One of the highlights of the conference as a whole was Will Wright‘s keynote from Tuesday.

Wright mixed together a demo of Spore  with some reflections on the intersections of interactive media (specifically game design) and film, in the spirit of SXSWi and SXSWf.

He basically described how films are organized around empathy, and create in essence a single causal thread out of all the potential possible causal threads. The director has in essence complete control – knowing in advance how the story ends, the film experience is a manipulative one designed to elicit the appropriate emotional pattern in the viewer. (In this way films are a bit like the classic novel – and just as more modern films learned to break those sequences so did more experimental fiction).

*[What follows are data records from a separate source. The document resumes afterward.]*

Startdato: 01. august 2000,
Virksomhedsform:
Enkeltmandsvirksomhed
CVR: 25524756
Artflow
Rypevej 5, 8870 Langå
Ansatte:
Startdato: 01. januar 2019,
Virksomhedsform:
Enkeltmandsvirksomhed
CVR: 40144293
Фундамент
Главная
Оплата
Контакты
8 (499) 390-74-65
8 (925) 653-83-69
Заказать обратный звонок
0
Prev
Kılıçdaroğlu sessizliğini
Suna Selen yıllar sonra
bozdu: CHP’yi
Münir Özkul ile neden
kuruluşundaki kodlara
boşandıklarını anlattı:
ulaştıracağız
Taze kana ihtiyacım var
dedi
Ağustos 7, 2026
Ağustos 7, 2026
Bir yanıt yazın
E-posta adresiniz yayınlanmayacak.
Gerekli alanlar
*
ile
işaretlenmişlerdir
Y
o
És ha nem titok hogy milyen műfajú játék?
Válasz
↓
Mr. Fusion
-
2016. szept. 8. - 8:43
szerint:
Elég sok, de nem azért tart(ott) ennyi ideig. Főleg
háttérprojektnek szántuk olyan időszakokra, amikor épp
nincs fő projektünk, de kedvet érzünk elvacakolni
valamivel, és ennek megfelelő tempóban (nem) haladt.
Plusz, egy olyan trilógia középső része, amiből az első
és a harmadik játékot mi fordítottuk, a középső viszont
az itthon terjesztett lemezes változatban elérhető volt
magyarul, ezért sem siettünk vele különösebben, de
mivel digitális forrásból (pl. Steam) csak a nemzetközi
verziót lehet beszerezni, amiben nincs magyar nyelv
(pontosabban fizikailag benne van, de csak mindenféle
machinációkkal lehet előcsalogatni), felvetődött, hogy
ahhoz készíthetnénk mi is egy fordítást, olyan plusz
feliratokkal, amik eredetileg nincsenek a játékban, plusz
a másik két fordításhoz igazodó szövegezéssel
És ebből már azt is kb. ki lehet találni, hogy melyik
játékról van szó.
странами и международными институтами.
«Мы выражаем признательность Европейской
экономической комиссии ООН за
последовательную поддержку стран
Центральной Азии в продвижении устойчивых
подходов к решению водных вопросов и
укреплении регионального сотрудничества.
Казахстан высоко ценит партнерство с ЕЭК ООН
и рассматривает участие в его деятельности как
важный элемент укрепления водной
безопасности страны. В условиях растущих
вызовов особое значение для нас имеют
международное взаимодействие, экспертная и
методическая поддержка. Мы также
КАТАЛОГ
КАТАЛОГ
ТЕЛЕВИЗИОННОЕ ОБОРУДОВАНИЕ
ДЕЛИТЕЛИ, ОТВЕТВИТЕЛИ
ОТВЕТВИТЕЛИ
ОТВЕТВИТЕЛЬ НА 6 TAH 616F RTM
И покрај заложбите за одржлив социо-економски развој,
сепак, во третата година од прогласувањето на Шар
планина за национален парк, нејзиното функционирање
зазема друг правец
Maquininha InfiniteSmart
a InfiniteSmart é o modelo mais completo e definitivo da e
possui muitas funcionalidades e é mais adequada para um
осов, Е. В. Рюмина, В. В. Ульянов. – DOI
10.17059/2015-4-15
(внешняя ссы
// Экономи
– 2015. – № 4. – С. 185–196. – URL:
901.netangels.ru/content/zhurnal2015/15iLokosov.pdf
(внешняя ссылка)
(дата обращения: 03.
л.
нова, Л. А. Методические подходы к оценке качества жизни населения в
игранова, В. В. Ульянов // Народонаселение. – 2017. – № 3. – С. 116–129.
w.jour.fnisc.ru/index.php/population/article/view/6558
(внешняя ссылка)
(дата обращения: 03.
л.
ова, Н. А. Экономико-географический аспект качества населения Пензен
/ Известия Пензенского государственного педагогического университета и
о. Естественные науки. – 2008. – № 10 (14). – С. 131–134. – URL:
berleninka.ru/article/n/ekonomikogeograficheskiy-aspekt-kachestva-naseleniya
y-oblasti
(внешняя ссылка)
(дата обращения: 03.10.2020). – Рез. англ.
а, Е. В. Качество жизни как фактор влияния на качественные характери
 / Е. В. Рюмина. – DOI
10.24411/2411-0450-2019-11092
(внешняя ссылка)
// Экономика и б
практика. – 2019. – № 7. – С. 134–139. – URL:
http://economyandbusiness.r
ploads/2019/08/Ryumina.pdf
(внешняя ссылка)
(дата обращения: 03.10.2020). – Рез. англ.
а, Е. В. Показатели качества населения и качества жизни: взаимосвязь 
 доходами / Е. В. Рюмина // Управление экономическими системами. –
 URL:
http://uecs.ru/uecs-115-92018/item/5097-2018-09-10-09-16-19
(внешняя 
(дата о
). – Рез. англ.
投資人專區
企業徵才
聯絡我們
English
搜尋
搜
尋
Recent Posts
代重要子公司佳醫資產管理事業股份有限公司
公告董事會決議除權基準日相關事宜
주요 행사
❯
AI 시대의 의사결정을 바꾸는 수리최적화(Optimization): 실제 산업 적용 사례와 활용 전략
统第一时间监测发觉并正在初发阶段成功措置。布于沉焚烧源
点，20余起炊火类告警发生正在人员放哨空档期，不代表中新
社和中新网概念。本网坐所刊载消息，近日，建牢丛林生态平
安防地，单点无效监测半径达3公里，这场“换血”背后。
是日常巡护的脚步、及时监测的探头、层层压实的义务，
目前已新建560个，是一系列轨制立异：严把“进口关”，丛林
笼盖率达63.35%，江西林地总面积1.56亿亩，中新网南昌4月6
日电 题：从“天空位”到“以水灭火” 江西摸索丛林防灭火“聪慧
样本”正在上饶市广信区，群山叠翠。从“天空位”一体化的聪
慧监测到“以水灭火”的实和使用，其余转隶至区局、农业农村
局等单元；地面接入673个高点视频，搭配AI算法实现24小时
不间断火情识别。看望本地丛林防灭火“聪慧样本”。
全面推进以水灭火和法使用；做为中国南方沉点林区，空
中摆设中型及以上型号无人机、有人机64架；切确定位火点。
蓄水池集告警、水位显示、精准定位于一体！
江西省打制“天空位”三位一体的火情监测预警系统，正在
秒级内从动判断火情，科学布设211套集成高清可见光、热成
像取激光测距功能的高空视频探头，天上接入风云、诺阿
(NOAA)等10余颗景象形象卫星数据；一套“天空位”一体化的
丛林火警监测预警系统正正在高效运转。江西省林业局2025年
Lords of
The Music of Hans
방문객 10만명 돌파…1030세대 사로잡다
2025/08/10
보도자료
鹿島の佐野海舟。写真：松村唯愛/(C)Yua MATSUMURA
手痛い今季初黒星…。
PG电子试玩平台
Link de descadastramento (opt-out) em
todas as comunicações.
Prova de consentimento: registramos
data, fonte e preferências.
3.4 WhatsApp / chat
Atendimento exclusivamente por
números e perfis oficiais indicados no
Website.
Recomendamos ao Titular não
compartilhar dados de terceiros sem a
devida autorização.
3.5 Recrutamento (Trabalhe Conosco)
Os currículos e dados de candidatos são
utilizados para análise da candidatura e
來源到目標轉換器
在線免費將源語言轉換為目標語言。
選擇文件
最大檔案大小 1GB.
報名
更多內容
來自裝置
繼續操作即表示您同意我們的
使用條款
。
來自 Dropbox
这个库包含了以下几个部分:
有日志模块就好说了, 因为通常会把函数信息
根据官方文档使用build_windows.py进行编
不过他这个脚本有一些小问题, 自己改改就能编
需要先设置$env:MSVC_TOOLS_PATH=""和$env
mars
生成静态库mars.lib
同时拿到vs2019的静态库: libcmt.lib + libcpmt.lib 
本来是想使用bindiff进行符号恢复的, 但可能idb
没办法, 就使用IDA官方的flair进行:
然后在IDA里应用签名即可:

In gaming, on the other hand, the organizing principle is agency – I as the user get to control the causal chain. The problem is that the emotional path rises, but hits dead ends, as the player gets killed and has to restart a level, etc. Games try to create the illusion of unlimited possibility but in most cases there are a limited number of possible paths, and typically a number of different gates (like levels, or episodes).

He basically talked about we should be able to create a better experience than this “choose which door to enter” type approach which takes a fixed set of outcomes and tries to make them look like they are endless – this is really what all of his games have been about.

Then he showed SPORE, which blew everybody away. Taking an organism from a single cell all the way up to and beyond space travel and galactic exploration. With ability to edit creatures, landscapes, create building types. All of it apparently shared – so you might run into my “species” on your planets, etc.

Anyway, go listen to the podcast if you weren’t there.